TEXTE DE LECTURE →
****************************************

En raison des manquements graves et répétés dans l'exécution de votre contrat de travail évoqués précédemment, nous sommes contraints de vous notifier votre licenciement pour faute grave, sans préavis ni indemnité [']. »
Par lettre du 27 juin 2018, M. [F] a contesté son licenciement.
Contestant son licenciement, par requête du 24 décembre 2018, M. [F] a saisi le conseil de prud'hommes de Nanterre aux fins de voir condamner son employeur à lui payer la somme de 11 200 euros à titre d'indemnité pour licenciement sans cause réelle et sérieuse, ainsi que diverses sommes de nature salariale et de nature indemnitaire.
Par jugement du 16 septembre 2022, le conseil de prud'hommes de Nanterre (section activités diverses) a :
. Condamné la société Elior Services FM a à payer à M. [F] les sommes suivantes :
- 2 868,75 euros au titre de l'indemnité légale de licenciement,
- 3 200 euros au titre de l'indemnité compensatrice de préavis,
- 320 euros au titre de l'indemnité compensatrice de congés payés sur préavis,
- 52,50 euros au titre de sa prime d'assiduité du mois de mai 2018,
- 140 euros correspondant aux tickets-restaurant du mois de février 2017,
- 271,55 euros au titre des heures supplémentaires,
- 27,15 euros au titre de l'indemnité de congés payés afférente,
. Condamné la société Elior Services FM à payer à M. [F] la somme de 950 euros par application des dispositions de l'article 700 du code de procédure civile,
. Débouté M. [F] du surplus de ses demandes,
. Débouté la société Elior Services FM de sa demande reconventionnelle,
. Condamné la société Elior Services FM aux entiers dépens.
Par déclaration par voie électronique du 6 février 2023, M. [F] a interjeté appel de ce jugement.
Une ordonnance de clôture a été prononcée le 10 septembre 2025.

****************************************

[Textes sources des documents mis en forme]

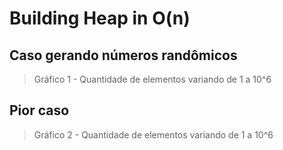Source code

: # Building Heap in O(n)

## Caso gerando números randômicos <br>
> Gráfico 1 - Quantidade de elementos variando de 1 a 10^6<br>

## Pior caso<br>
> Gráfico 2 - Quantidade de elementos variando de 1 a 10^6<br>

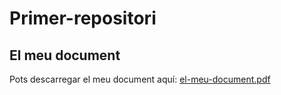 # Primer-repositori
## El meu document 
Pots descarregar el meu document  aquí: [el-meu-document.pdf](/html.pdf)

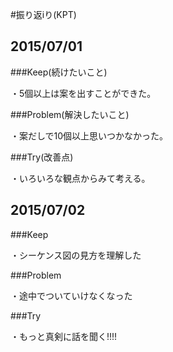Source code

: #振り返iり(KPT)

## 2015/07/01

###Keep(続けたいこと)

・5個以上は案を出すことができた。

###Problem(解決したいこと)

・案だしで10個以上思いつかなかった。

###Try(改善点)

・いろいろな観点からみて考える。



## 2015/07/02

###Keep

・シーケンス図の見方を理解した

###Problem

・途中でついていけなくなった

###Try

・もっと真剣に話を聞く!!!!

****************************************

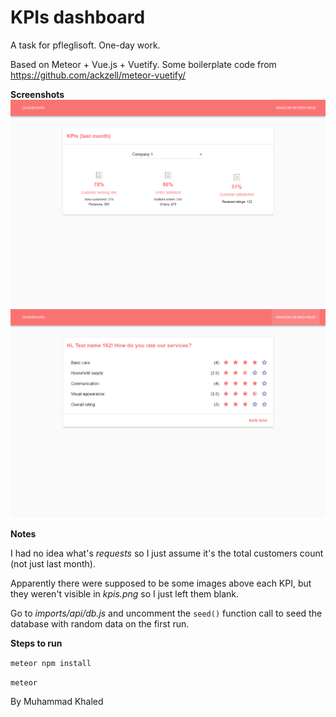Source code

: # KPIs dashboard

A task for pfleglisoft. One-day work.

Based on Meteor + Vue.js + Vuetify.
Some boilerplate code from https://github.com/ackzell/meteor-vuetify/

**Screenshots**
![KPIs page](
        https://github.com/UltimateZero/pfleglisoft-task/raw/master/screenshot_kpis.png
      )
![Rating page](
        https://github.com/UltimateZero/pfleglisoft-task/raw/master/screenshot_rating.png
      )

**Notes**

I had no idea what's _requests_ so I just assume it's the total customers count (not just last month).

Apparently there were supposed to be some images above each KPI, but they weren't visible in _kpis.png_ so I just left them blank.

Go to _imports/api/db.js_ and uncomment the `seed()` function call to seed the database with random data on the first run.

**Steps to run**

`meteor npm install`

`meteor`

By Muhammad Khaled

****************************************

CONSIGNE →
Dans le texte de lecture sur ce licenciement, quelle somme le conseil de prud'hommes de Nanterre accorde-t-il au titre de l'indemnité compensatrice de préavis ?

CORRIGÉ →
3 200 euros.